# Fragmento de origen
▽

Los relojes se convirtieron en los nuevos símbolos de los magistrados, que además de dinero, ahora buscan que los saluden en los clubes bogotanos y les rindan la pleitesía que de niños ellos rindieron. No busca reivindicación, sino venganza. 

El juez no es el que llega para convertir la toga en uniforme y el mallete en la venganza. No. 

Qué dolor, exclaman los incautos. Qué rabia, exclaman las víctimas. Pero yo ya lo sabía. Lo supe desde el consultorio jurídico. 

En 199 llegué al Juzgado - uno que tramitaba asuntos menores- y desde ese momento entendí que muchos jueces estaban ahí, no para servir sino para cobrar venganza. 

La mirada, la forma de saludar (o de no saludar, mejor) y otras actitudes me indicaron que ellos no se percibían como servidores públicos, sino sirvientes públicos, y ello los autorizaba a maltratar al usuario. 

Lo supe yo, que mi tarjeta profesional aún estaba sin usar. 

Y ellos ascendieron, muchos pagando favores a políticos que producen aún más nauseas. Llevaban su muñeca sin decorado, y sabían que el respeto se lograba cuando en ella pudieran ostentar un buen Rolex. Brillante, límpido, y reluciente, para que contrastara con su alma.

△

# Extracto de datos
▽

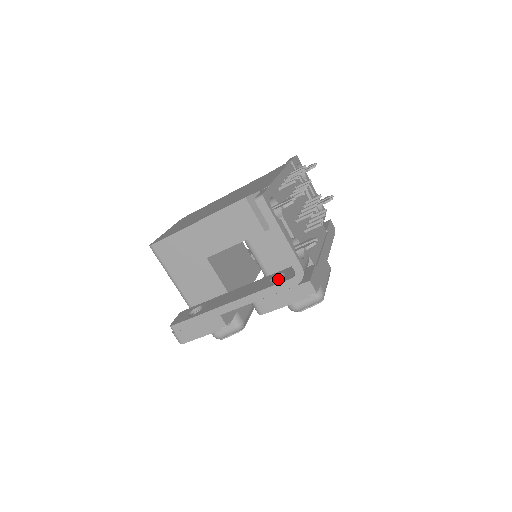
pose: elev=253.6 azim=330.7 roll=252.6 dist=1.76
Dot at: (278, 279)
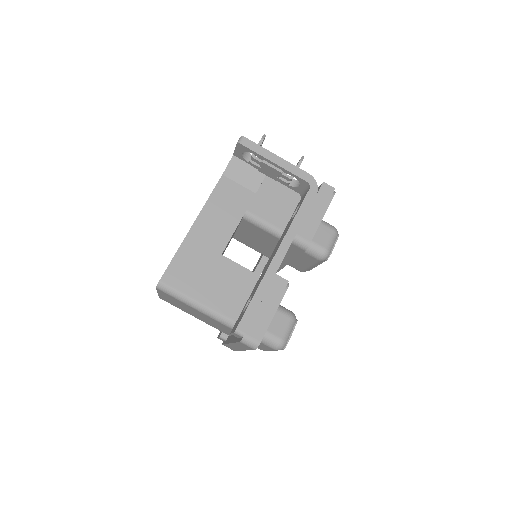
Dot at: occluded
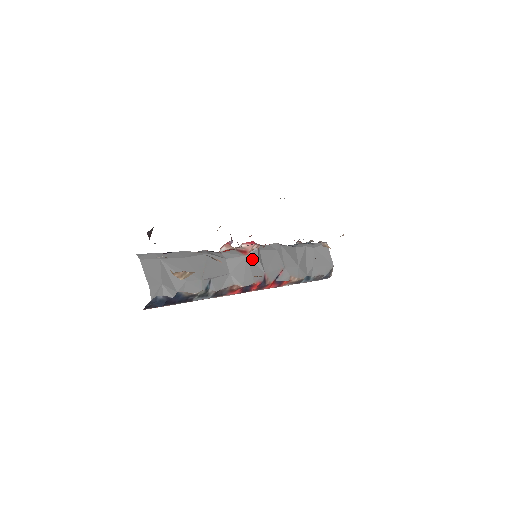
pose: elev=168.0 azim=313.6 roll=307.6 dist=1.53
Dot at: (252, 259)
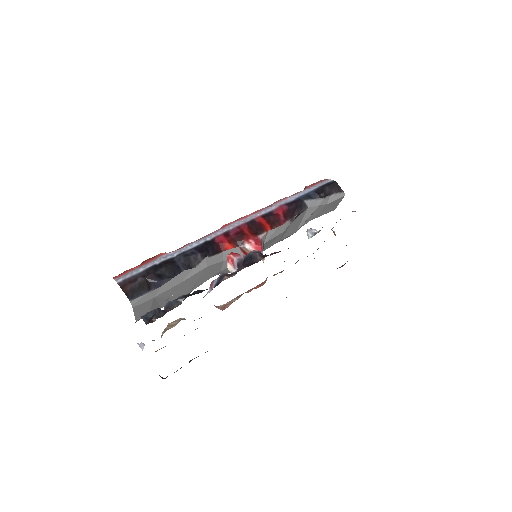
Dot at: occluded
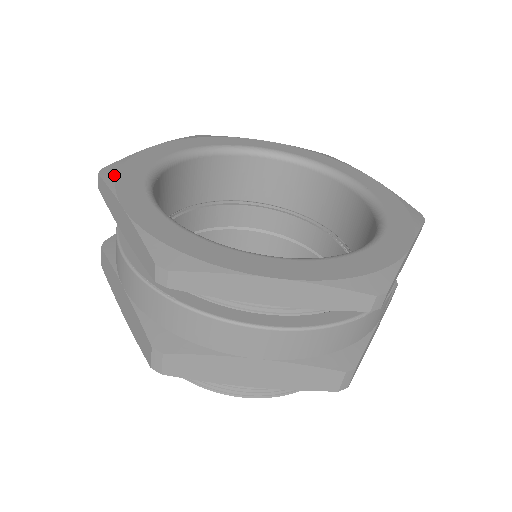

△

# Tareas
[a] Según el texto sobre los jueces, ¿qué objetos se convirtieron en los nuevos símbolos de los magistrados?
[b] Traduce al inglés la siguiente oración del texto sobre los jueces: "El juez no es el que llega para convertir la toga en uniforme y el mallete en la venganza."

# Respuestas
[a] Los relojes.

[b] The judge is not the one who arrives to turn the robe into a uniform and the gavel into revenge.